● **How to complete this task**
Below are lines of data; restate word for word those running from the line containing "- un plan du site." to the line containing "Pour que le", inclusive, and no others.

● **Dataset excerpts**
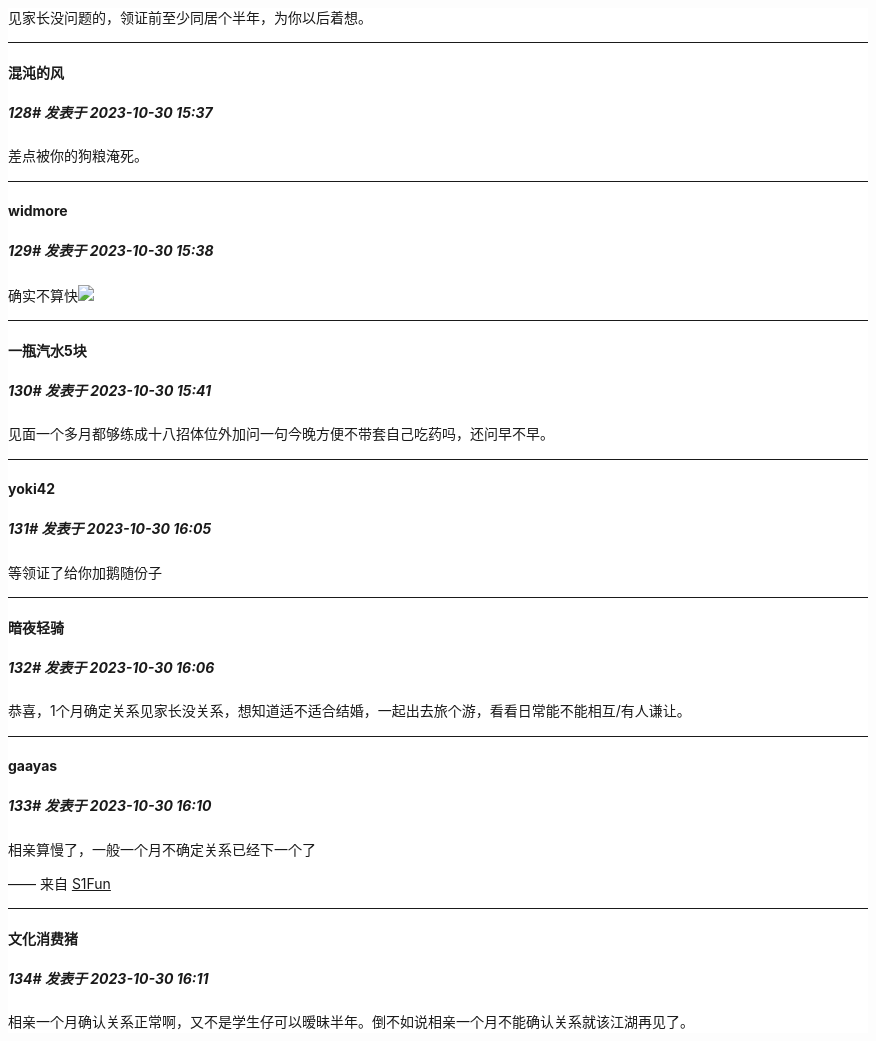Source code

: 见家长没问题的，领证前至少同居个半年，为你以后着想。

*****

####  混沌的风  
##### 128#       发表于 2023-10-30 15:37

差点被你的狗粮淹死。

*****

####  widmore  
##### 129#       发表于 2023-10-30 15:38

确实不算快<img src="https://static.saraba1st.com/image/smiley/face2017/037.png" referrerpolicy="no-referrer">

*****

####  一瓶汽水5块  
##### 130#       发表于 2023-10-30 15:41

见面一个多月都够练成十八招体位外加问一句今晚方便不带套自己吃药吗，还问早不早。


*****

####  yoki42  
##### 131#       发表于 2023-10-30 16:05

等领证了给你加鹅随份子

*****

####  暗夜轻骑  
##### 132#       发表于 2023-10-30 16:06

恭喜，1个月确定关系见家长没关系，想知道适不适合结婚，一起出去旅个游，看看日常能不能相互/有人谦让。

*****

####  gaayas  
##### 133#       发表于 2023-10-30 16:10

相亲算慢了，一般一个月不确定关系已经下一个了

—— 来自 [S1Fun](https://s1fun.koalcat.com)

*****

####  文化消费猪  
##### 134#       发表于 2023-10-30 16:11

相亲一个月确认关系正常啊，又不是学生仔可以暧昧半年。倒不如说相亲一个月不能确认关系就该江湖再见了。

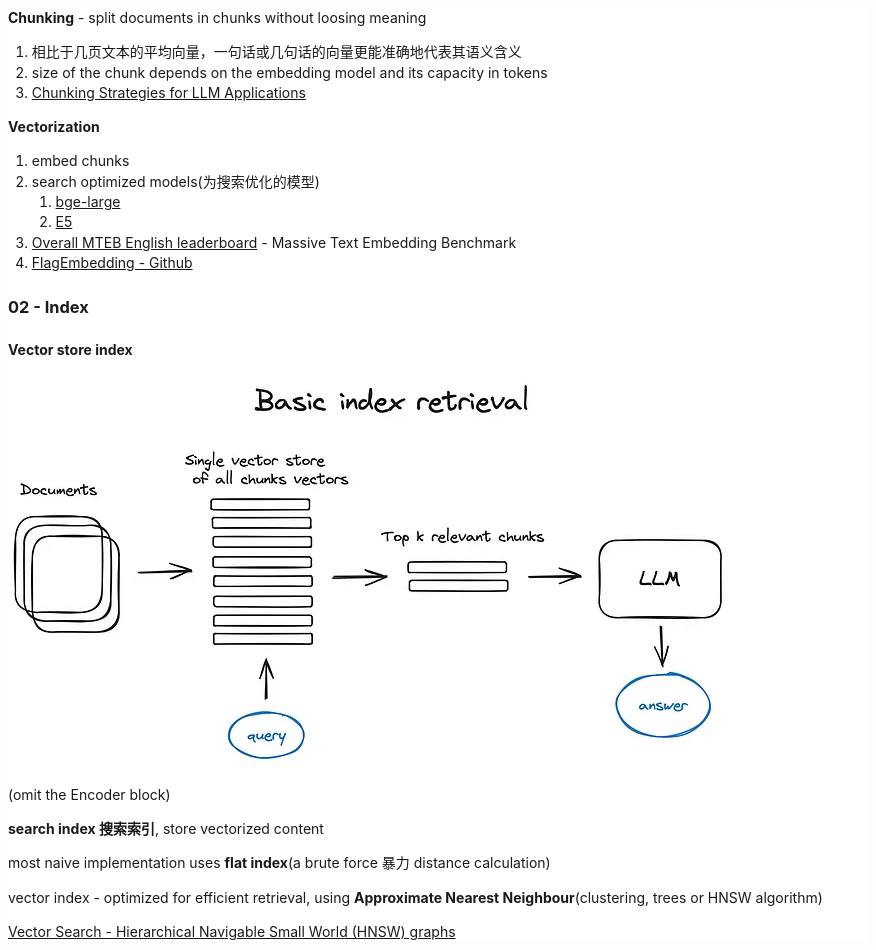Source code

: 
**Chunking** - split documents in chunks without loosing meaning
1. 相比于几页文本的平均向量，一句话或几句话的向量更能准确地代表其语义含义
2. size of the chunk depends on the embedding model and its capacity in tokens
3. [Chunking Strategies for LLM Applications](https://www.pinecone.io/learn/chunking-strategies/)


**Vectorization**
1. embed chunks
2. search optimized models(为搜索优化的模型)
   1. [bge-large](https://huggingface.co/BAAI/bge-large-en-v1.5)
   2. [E5](https://huggingface.co/intfloat/multilingual-e5-large)
3. [Overall MTEB English leaderboard](https://huggingface.co/spaces/mteb/leaderboard) - Massive Text Embedding Benchmark
4. [FlagEmbedding - Github](https://github.com/FlagOpen/FlagEmbedding/blob/master/README_zh.md)



### 02 - Index

#### Vector store index

![](Pics/rag009.webp)

(omit the Encoder block)

**search index 搜索索引**, store vectorized content

most naive implementation uses **flat index**(a brute force 暴力 distance calculation)

vector index - optimized for efficient retrieval, using **Approximate Nearest Neighbour**(clustering, trees or HNSW algorithm)

[Vector Search - Hierarchical Navigable Small World (HNSW) graphs](https://www.pinecone.io/learn/series/faiss/hnsw/)
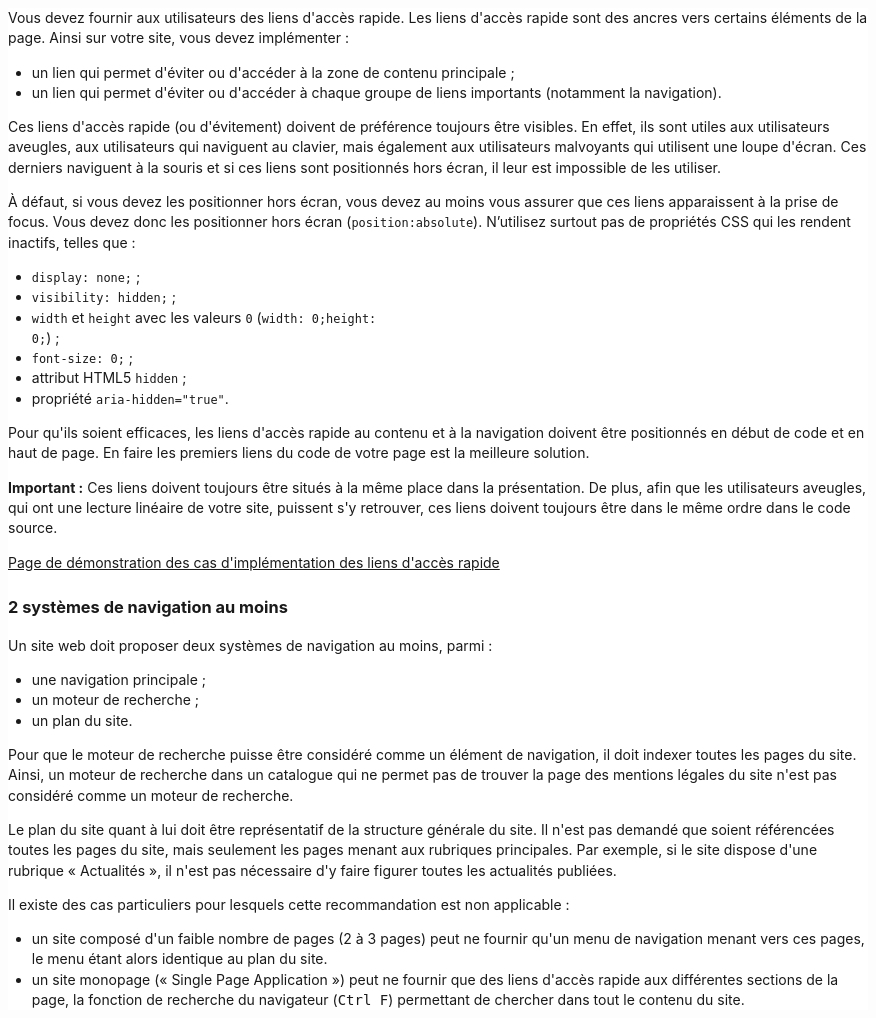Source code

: Vous devez fournir aux utilisateurs des liens d'accès rapide. Les liens d'accès rapide sont des ancres vers certains éléments de la page. Ainsi sur votre site, vous devez implémenter&nbsp;:
- un lien qui permet d'éviter ou d'accéder à la zone de contenu principale&nbsp;;
- un lien qui permet d'éviter ou d'accéder à chaque groupe de liens importants (notamment la navigation).

Ces liens d'accès rapide (ou d'évitement) doivent de préférence toujours être visibles. En effet, ils sont utiles aux utilisateurs aveugles, aux utilisateurs qui naviguent au clavier, mais également aux utilisateurs malvoyants qui utilisent une loupe d'écran. Ces derniers naviguent à la souris et si ces liens sont positionnés hors écran, il leur est impossible de les utiliser.

À défaut, si vous devez les positionner hors écran, vous devez au moins vous assurer que ces liens apparaissent à la prise de focus. Vous devez donc les positionner hors écran (`position:absolute`). N’utilisez surtout pas de propriétés CSS qui les rendent inactifs, telles que&nbsp;:
- <code lang="en">display: none;</code>&nbsp;;
- <code lang="en">visibility: hidden;</code>&nbsp;;
- <code lang="en">width</code> et <code lang="en">height</code> avec les valeurs <code>0</code> (<code lang="en">width: 0;height: 0;</code>)&nbsp;;
- <code lang="en">font-size: 0;</code>&nbsp;;
- attribut HTML5 <code lang="en">hidden</code>&nbsp;;
- propriété <code>aria-hidden="true"</code>.

Pour qu'ils soient efficaces, les liens d'accès rapide au contenu et à la navigation doivent être positionnés en début de code et en haut de page. En faire les premiers liens du code de votre page est la meilleure solution.

**Important&nbsp;:** Ces liens doivent toujours être situés à la même place dans la présentation. De plus, afin que les utilisateurs aveugles, qui ont une lecture linéaire de votre site, puissent s'y retrouver, ces liens doivent toujours être dans le même ordre dans le code source.

[Page de démonstration des cas d'implémentation des liens d'accès rapide][12]

### <a name="deuxsystemesnavigation"></a>2 systèmes de navigation au moins

Un site web doit proposer deux systèmes de navigation au moins, parmi&nbsp;: 
- une navigation principale&nbsp;;
- un moteur de recherche&nbsp;;
- un plan du site.

Pour que le moteur de recherche puisse être considéré comme un élément de navigation, il doit indexer toutes les pages du site. Ainsi, un moteur de recherche dans un catalogue qui ne permet pas de trouver la page des mentions légales du site n'est pas considéré comme un moteur de recherche.

Le plan du site quant à lui doit être représentatif de la structure générale du site. Il n'est pas demandé que soient référencées toutes les pages du site, mais seulement les pages menant aux rubriques principales. Par exemple, si le site dispose d'une rubrique «&nbsp;Actualités&nbsp;», il n'est pas nécessaire d'y faire figurer toutes les actualités publiées.

Il existe des cas particuliers pour lesquels cette recommandation est non applicable&nbsp;: 
- un site composé d'un faible nombre de pages (2 à 3 pages) peut ne fournir qu'un menu de navigation menant vers ces pages, le menu étant alors identique au plan du site.
- un site monopage («&nbsp;Single Page Application&nbsp;») peut ne fournir que des liens d'accès rapide aux différentes sections de la page, la fonction de recherche du navigateur (<kbd>Ctrl F</kbd>) permettant de chercher dans tout le contenu du site.


[1]:	#introduction
[2]:	#liensrapide
[3]:	#deuxsystemesnavigation
[4]:	#plandusite
[5]:	#titredepage
[6]:	#collectionpages
[7]:	#encoursdeconsultation
[8]:	#fildariane
[9]:	#resume
[10]:	#ailleurs
[11]:	#criteres
[12]:	demo/2-navigation/access-rapide.html
[13]:	https://validator.w3.org/checklink
[14]:	demo/2-navigation/collection.html
[15]:	demo/2-navigation/page-active.html
[16]:	https://validator.w3.org/checklink
[17]:	0-intro.md
[18]:	1-gabarit-general.md
[19]:	2-navigation.md
[20]:	3-contenus.md
[21]:	4-tableaux.md
[22]:	5-liens.md
[23]:	6-formulaires.md
[24]:	7-focus.md
[25]:	8-distinction-fond-forme.md
[26]:	9-images.md
[27]:	10-infos-forme-couleur.md
[28]:	11-agrandissement-des-caracteres.md
[29]:	12-multimedia.md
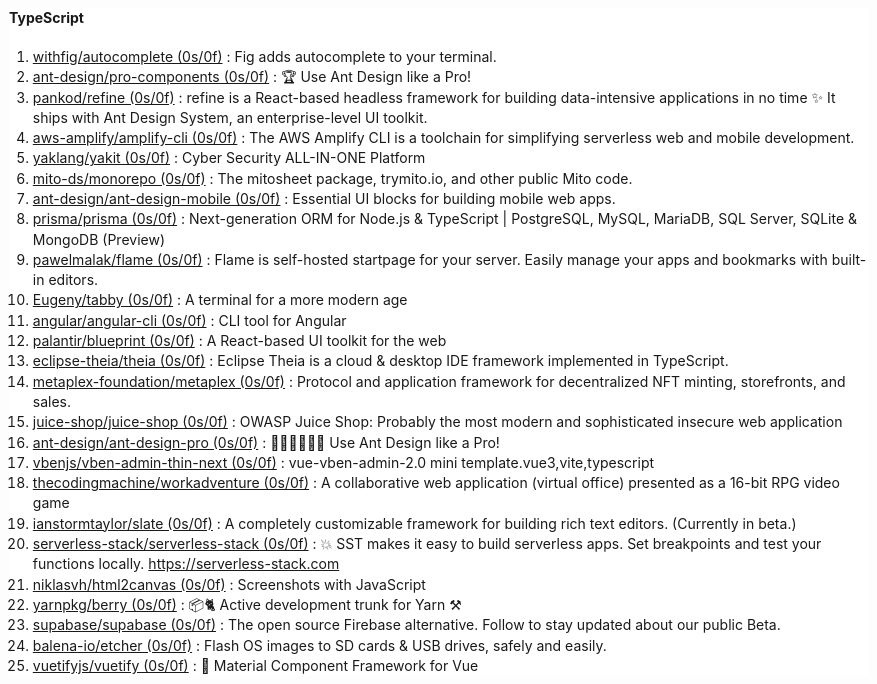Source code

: #### TypeScript
1. [withfig/autocomplete (0s/0f)](https://github.com/withfig/autocomplete) : Fig adds autocomplete to your terminal.
2. [ant-design/pro-components (0s/0f)](https://github.com/ant-design/pro-components) : 🏆 Use Ant Design like a Pro!
3. [pankod/refine (0s/0f)](https://github.com/pankod/refine) : refine is a React-based headless framework for building data-intensive applications in no time ✨ It ships with Ant Design System, an enterprise-level UI toolkit.
4. [aws-amplify/amplify-cli (0s/0f)](https://github.com/aws-amplify/amplify-cli) : The AWS Amplify CLI is a toolchain for simplifying serverless web and mobile development.
5. [yaklang/yakit (0s/0f)](https://github.com/yaklang/yakit) : Cyber Security ALL-IN-ONE Platform
6. [mito-ds/monorepo (0s/0f)](https://github.com/mito-ds/monorepo) : The mitosheet package, trymito.io, and other public Mito code.
7. [ant-design/ant-design-mobile (0s/0f)](https://github.com/ant-design/ant-design-mobile) : Essential UI blocks for building mobile web apps.
8. [prisma/prisma (0s/0f)](https://github.com/prisma/prisma) : Next-generation ORM for Node.js & TypeScript | PostgreSQL, MySQL, MariaDB, SQL Server, SQLite & MongoDB (Preview)
9. [pawelmalak/flame (0s/0f)](https://github.com/pawelmalak/flame) : Flame is self-hosted startpage for your server. Easily manage your apps and bookmarks with built-in editors.
10. [Eugeny/tabby (0s/0f)](https://github.com/Eugeny/tabby) : A terminal for a more modern age
11. [angular/angular-cli (0s/0f)](https://github.com/angular/angular-cli) : CLI tool for Angular
12. [palantir/blueprint (0s/0f)](https://github.com/palantir/blueprint) : A React-based UI toolkit for the web
13. [eclipse-theia/theia (0s/0f)](https://github.com/eclipse-theia/theia) : Eclipse Theia is a cloud & desktop IDE framework implemented in TypeScript.
14. [metaplex-foundation/metaplex (0s/0f)](https://github.com/metaplex-foundation/metaplex) : Protocol and application framework for decentralized NFT minting, storefronts, and sales.
15. [juice-shop/juice-shop (0s/0f)](https://github.com/juice-shop/juice-shop) : OWASP Juice Shop: Probably the most modern and sophisticated insecure web application
16. [ant-design/ant-design-pro (0s/0f)](https://github.com/ant-design/ant-design-pro) : 👨🏻‍💻👩🏻‍💻 Use Ant Design like a Pro!
17. [vbenjs/vben-admin-thin-next (0s/0f)](https://github.com/vbenjs/vben-admin-thin-next) : vue-vben-admin-2.0 mini template.vue3,vite,typescript
18. [thecodingmachine/workadventure (0s/0f)](https://github.com/thecodingmachine/workadventure) : A collaborative web application (virtual office) presented as a 16-bit RPG video game
19. [ianstormtaylor/slate (0s/0f)](https://github.com/ianstormtaylor/slate) : A completely customizable framework for building rich text editors. (Currently in beta.)
20. [serverless-stack/serverless-stack (0s/0f)](https://github.com/serverless-stack/serverless-stack) : 💥 SST makes it easy to build serverless apps. Set breakpoints and test your functions locally. https://serverless-stack.com
21. [niklasvh/html2canvas (0s/0f)](https://github.com/niklasvh/html2canvas) : Screenshots with JavaScript
22. [yarnpkg/berry (0s/0f)](https://github.com/yarnpkg/berry) : 📦🐈 Active development trunk for Yarn ⚒
23. [supabase/supabase (0s/0f)](https://github.com/supabase/supabase) : The open source Firebase alternative. Follow to stay updated about our public Beta.
24. [balena-io/etcher (0s/0f)](https://github.com/balena-io/etcher) : Flash OS images to SD cards & USB drives, safely and easily.
25. [vuetifyjs/vuetify (0s/0f)](https://github.com/vuetifyjs/vuetify) : 🐉 Material Component Framework for Vue
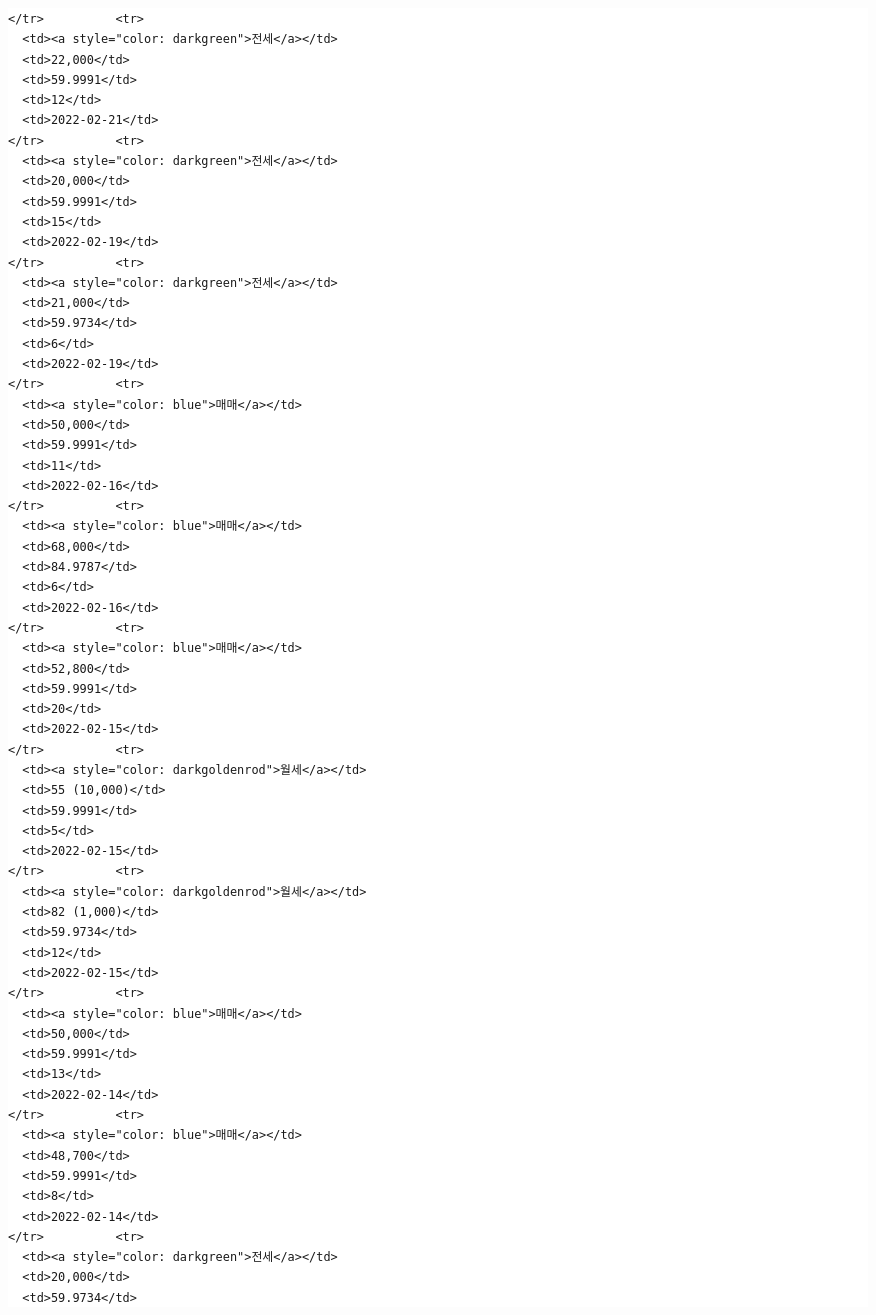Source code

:     </tr>          <tr>
      <td><a style="color: darkgreen">전세</a></td>
      <td>22,000</td>
      <td>59.9991</td>
      <td>12</td>
      <td>2022-02-21</td>
    </tr>          <tr>
      <td><a style="color: darkgreen">전세</a></td>
      <td>20,000</td>
      <td>59.9991</td>
      <td>15</td>
      <td>2022-02-19</td>
    </tr>          <tr>
      <td><a style="color: darkgreen">전세</a></td>
      <td>21,000</td>
      <td>59.9734</td>
      <td>6</td>
      <td>2022-02-19</td>
    </tr>          <tr>
      <td><a style="color: blue">매매</a></td>
      <td>50,000</td>
      <td>59.9991</td>
      <td>11</td>
      <td>2022-02-16</td>
    </tr>          <tr>
      <td><a style="color: blue">매매</a></td>
      <td>68,000</td>
      <td>84.9787</td>
      <td>6</td>
      <td>2022-02-16</td>
    </tr>          <tr>
      <td><a style="color: blue">매매</a></td>
      <td>52,800</td>
      <td>59.9991</td>
      <td>20</td>
      <td>2022-02-15</td>
    </tr>          <tr>
      <td><a style="color: darkgoldenrod">월세</a></td>
      <td>55 (10,000)</td>
      <td>59.9991</td>
      <td>5</td>
      <td>2022-02-15</td>
    </tr>          <tr>
      <td><a style="color: darkgoldenrod">월세</a></td>
      <td>82 (1,000)</td>
      <td>59.9734</td>
      <td>12</td>
      <td>2022-02-15</td>
    </tr>          <tr>
      <td><a style="color: blue">매매</a></td>
      <td>50,000</td>
      <td>59.9991</td>
      <td>13</td>
      <td>2022-02-14</td>
    </tr>          <tr>
      <td><a style="color: blue">매매</a></td>
      <td>48,700</td>
      <td>59.9991</td>
      <td>8</td>
      <td>2022-02-14</td>
    </tr>          <tr>
      <td><a style="color: darkgreen">전세</a></td>
      <td>20,000</td>
      <td>59.9734</td>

● **Result below**
- un plan du site.

Pour que le moteur de recherche puisse être considéré comme un élément de navigation, il doit indexer toutes les pages du site. Ainsi, un moteur de recherche dans un catalogue qui ne permet pas de trouver la page des mentions légales du site n'est pas considéré comme un moteur de recherche.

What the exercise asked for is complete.